--- START ---

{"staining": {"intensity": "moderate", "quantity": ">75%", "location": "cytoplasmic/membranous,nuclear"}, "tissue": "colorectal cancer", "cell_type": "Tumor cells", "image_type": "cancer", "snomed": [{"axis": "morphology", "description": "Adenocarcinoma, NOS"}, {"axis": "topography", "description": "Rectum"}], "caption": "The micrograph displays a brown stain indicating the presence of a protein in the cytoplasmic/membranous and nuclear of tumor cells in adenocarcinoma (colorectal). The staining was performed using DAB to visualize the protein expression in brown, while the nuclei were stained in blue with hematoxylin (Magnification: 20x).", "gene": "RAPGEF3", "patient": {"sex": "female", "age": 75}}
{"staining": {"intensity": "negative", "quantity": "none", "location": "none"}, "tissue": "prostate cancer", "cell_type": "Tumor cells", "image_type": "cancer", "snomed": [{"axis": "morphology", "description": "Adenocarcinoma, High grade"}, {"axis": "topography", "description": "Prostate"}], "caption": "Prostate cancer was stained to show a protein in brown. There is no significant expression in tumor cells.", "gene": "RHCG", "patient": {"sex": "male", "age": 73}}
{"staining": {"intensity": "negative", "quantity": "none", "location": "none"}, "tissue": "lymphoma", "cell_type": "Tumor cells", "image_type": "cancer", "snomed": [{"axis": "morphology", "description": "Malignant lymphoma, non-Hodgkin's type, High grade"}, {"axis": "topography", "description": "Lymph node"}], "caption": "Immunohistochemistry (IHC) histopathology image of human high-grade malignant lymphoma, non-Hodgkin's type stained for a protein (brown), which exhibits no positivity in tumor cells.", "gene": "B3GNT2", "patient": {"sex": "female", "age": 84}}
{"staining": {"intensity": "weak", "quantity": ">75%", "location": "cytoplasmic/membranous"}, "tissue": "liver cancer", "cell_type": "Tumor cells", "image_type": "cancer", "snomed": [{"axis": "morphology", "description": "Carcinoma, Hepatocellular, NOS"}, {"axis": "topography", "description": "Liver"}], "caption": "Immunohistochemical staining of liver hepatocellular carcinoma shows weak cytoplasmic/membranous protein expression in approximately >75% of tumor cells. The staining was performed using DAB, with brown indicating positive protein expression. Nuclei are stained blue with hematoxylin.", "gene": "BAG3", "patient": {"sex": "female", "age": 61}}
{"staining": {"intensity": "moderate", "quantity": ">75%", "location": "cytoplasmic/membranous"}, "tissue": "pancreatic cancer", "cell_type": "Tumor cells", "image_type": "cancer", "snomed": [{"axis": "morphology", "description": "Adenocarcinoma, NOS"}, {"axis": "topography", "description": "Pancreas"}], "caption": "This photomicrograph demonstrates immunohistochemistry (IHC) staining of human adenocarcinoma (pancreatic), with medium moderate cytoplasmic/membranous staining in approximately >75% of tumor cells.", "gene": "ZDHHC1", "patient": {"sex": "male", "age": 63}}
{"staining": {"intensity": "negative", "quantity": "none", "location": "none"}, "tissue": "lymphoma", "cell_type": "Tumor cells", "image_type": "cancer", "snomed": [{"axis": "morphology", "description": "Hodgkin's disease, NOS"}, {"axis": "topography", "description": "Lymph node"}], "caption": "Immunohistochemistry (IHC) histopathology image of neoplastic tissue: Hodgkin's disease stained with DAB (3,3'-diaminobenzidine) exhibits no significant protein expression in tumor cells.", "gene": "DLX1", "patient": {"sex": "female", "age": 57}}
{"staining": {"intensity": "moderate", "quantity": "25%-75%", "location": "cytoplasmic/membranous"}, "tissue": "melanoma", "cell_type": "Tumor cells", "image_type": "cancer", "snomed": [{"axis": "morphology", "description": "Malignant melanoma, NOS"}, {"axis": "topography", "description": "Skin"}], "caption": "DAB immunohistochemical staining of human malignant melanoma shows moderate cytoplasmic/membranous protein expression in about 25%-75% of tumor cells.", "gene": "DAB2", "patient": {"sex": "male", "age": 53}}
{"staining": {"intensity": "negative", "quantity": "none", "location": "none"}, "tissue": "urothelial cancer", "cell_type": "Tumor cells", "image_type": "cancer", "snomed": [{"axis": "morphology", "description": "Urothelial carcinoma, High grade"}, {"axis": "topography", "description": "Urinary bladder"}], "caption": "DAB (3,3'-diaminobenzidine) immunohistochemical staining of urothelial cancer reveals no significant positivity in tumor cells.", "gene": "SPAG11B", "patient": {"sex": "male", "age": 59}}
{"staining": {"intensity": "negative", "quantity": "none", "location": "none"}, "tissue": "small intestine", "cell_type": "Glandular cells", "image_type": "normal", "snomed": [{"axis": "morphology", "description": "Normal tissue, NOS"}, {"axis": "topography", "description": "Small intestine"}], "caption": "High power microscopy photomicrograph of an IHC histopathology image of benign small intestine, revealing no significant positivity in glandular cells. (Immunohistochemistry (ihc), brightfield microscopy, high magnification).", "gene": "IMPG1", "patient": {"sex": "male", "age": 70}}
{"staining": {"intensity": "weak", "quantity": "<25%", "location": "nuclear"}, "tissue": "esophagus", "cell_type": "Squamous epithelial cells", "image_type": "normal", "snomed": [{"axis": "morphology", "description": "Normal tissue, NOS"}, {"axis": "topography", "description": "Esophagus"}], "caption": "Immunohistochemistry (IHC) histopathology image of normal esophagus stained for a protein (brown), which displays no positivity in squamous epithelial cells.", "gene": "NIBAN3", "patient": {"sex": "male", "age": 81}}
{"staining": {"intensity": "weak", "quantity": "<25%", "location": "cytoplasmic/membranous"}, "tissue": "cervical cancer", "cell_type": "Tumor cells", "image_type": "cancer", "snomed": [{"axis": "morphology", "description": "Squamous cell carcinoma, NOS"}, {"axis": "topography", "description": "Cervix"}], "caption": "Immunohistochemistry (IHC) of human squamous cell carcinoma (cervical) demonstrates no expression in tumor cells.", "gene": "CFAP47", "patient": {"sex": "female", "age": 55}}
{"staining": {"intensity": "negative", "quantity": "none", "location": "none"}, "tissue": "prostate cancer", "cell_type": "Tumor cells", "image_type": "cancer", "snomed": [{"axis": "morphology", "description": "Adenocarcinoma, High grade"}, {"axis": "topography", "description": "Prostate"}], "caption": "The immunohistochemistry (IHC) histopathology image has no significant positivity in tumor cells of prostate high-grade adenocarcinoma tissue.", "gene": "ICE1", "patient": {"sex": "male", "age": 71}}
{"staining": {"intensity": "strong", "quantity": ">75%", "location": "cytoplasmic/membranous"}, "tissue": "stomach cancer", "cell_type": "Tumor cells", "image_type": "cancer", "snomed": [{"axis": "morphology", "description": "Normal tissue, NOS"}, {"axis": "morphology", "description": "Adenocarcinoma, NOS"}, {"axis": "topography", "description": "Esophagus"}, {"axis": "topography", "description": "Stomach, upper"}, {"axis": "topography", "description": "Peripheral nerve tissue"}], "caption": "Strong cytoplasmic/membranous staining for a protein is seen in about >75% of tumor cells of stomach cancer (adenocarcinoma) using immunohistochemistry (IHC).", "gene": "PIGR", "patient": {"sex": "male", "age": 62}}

--- END ---

What is expected -
Once you have read the data, reproduce all of it exactly.

Output below -
{"staining": {"intensity": "moderate", "quantity": ">75%", "location": "cytoplasmic/membranous,nuclear"}, "tissue": "colorectal cancer", "cell_type": "Tumor cells", "image_type": "cancer", "snomed": [{"axis": "morphology", "description": "Adenocarcinoma, NOS"}, {"axis": "topography", "description": "Rectum"}], "caption": "The micrograph displays a brown stain indicating the presence of a protein in the cytoplasmic/membranous and nuclear of tumor cells in adenocarcinoma (colorectal). The staining was performed using DAB to visualize the protein expression in brown, while the nuclei were stained in blue with hematoxylin (Magnification: 20x).", "gene": "RAPGEF3", "patient": {"sex": "female", "age": 75}}
{"staining": {"intensity": "negative", "quantity": "none", "location": "none"}, "tissue": "prostate cancer", "cell_type": "Tumor cells", "image_type": "cancer", "snomed": [{"axis": "morphology", "description": "Adenocarcinoma, High grade"}, {"axis": "topography", "description": "Prostate"}], "caption": "Prostate cancer was stained to show a protein in brown. There is no significant expression in tumor cells.", "gene": "RHCG", "patient": {"sex": "male", "age": 73}}
{"staining": {"intensity": "negative", "quantity": "none", "location": "none"}, "tissue": "lymphoma", "cell_type": "Tumor cells", "image_type": "cancer", "snomed": [{"axis": "morphology", "description": "Malignant lymphoma, non-Hodgkin's type, High grade"}, {"axis": "topography", "description": "Lymph node"}], "caption": "Immunohistochemistry (IHC) histopathology image of human high-grade malignant lymphoma, non-Hodgkin's type stained for a protein (brown), which exhibits no positivity in tumor cells.", "gene": "B3GNT2", "patient": {"sex": "female", "age": 84}}
{"staining": {"intensity": "weak", "quantity": ">75%", "location": "cytoplasmic/membranous"}, "tissue": "liver cancer", "cell_type": "Tumor cells", "image_type": "cancer", "snomed": [{"axis": "morphology", "description": "Carcinoma, Hepatocellular, NOS"}, {"axis": "topography", "description": "Liver"}], "caption": "Immunohistochemical staining of liver hepatocellular carcinoma shows weak cytoplasmic/membranous protein expression in approximately >75% of tumor cells. The staining was performed using DAB, with brown indicating positive protein expression. Nuclei are stained blue with hematoxylin.", "gene": "BAG3", "patient": {"sex": "female", "age": 61}}
{"staining": {"intensity": "moderate", "quantity": ">75%", "location": "cytoplasmic/membranous"}, "tissue": "pancreatic cancer", "cell_type": "Tumor cells", "image_type": "cancer", "snomed": [{"axis": "morphology", "description": "Adenocarcinoma, NOS"}, {"axis": "topography", "description": "Pancreas"}], "caption": "This photomicrograph demonstrates immunohistochemistry (IHC) staining of human adenocarcinoma (pancreatic), with medium moderate cytoplasmic/membranous staining in approximately >75% of tumor cells.", "gene": "ZDHHC1", "patient": {"sex": "male", "age": 63}}
{"staining": {"intensity": "negative", "quantity": "none", "location": "none"}, "tissue": "lymphoma", "cell_type": "Tumor cells", "image_type": "cancer", "snomed": [{"axis": "morphology", "description": "Hodgkin's disease, NOS"}, {"axis": "topography", "description": "Lymph node"}], "caption": "Immunohistochemistry (IHC) histopathology image of neoplastic tissue: Hodgkin's disease stained with DAB (3,3'-diaminobenzidine) exhibits no significant protein expression in tumor cells.", "gene": "DLX1", "patient": {"sex": "female", "age": 57}}
{"staining": {"intensity": "moderate", "quantity": "25%-75%", "location": "cytoplasmic/membranous"}, "tissue": "melanoma", "cell_type": "Tumor cells", "image_type": "cancer", "snomed": [{"axis": "morphology", "description": "Malignant melanoma, NOS"}, {"axis": "topography", "description": "Skin"}], "caption": "DAB immunohistochemical staining of human malignant melanoma shows moderate cytoplasmic/membranous protein expression in about 25%-75% of tumor cells.", "gene": "DAB2", "patient": {"sex": "male", "age": 53}}
{"staining": {"intensity": "negative", "quantity": "none", "location": "none"}, "tissue": "urothelial cancer", "cell_type": "Tumor cells", "image_type": "cancer", "snomed": [{"axis": "morphology", "description": "Urothelial carcinoma, High grade"}, {"axis": "topography", "description": "Urinary bladder"}], "caption": "DAB (3,3'-diaminobenzidine) immunohistochemical staining of urothelial cancer reveals no significant positivity in tumor cells.", "gene": "SPAG11B", "patient": {"sex": "male", "age": 59}}
{"staining": {"intensity": "negative", "quantity": "none", "location": "none"}, "tissue": "small intestine", "cell_type": "Glandular cells", "image_type": "normal", "snomed": [{"axis": "morphology", "description": "Normal tissue, NOS"}, {"axis": "topography", "description": "Small intestine"}], "caption": "High power microscopy photomicrograph of an IHC histopathology image of benign small intestine, revealing no significant positivity in glandular cells. (Immunohistochemistry (ihc), brightfield microscopy, high magnification).", "gene": "IMPG1", "patient": {"sex": "male", "age": 70}}
{"staining": {"intensity": "weak", "quantity": "<25%", "location": "nuclear"}, "tissue": "esophagus", "cell_type": "Squamous epithelial cells", "image_type": "normal", "snomed": [{"axis": "morphology", "description": "Normal tissue, NOS"}, {"axis": "topography", "description": "Esophagus"}], "caption": "Immunohistochemistry (IHC) histopathology image of normal esophagus stained for a protein (brown), which displays no positivity in squamous epithelial cells.", "gene": "NIBAN3", "patient": {"sex": "male", "age": 81}}
{"staining": {"intensity": "weak", "quantity": "<25%", "location": "cytoplasmic/membranous"}, "tissue": "cervical cancer", "cell_type": "Tumor cells", "image_type": "cancer", "snomed": [{"axis": "morphology", "description": "Squamous cell carcinoma, NOS"}, {"axis": "topography", "description": "Cervix"}], "caption": "Immunohistochemistry (IHC) of human squamous cell carcinoma (cervical) demonstrates no expression in tumor cells.", "gene": "CFAP47", "patient": {"sex": "female", "age": 55}}
{"staining": {"intensity": "negative", "quantity": "none", "location": "none"}, "tissue": "prostate cancer", "cell_type": "Tumor cells", "image_type": "cancer", "snomed": [{"axis": "morphology", "description": "Adenocarcinoma, High grade"}, {"axis": "topography", "description": "Prostate"}], "caption": "The immunohistochemistry (IHC) histopathology image has no significant positivity in tumor cells of prostate high-grade adenocarcinoma tissue.", "gene": "ICE1", "patient": {"sex": "male", "age": 71}}
{"staining": {"intensity": "strong", "quantity": ">75%", "location": "cytoplasmic/membranous"}, "tissue": "stomach cancer", "cell_type": "Tumor cells", "image_type": "cancer", "snomed": [{"axis": "morphology", "description": "Normal tissue, NOS"}, {"axis": "morphology", "description": "Adenocarcinoma, NOS"}, {"axis": "topography", "description": "Esophagus"}, {"axis": "topography", "description": "Stomach, upper"}, {"axis": "topography", "description": "Peripheral nerve tissue"}], "caption": "Strong cytoplasmic/membranous staining for a protein is seen in about >75% of tumor cells of stomach cancer (adenocarcinoma) using immunohistochemistry (IHC).", "gene": "PIGR", "patient": {"sex": "male", "age": 62}}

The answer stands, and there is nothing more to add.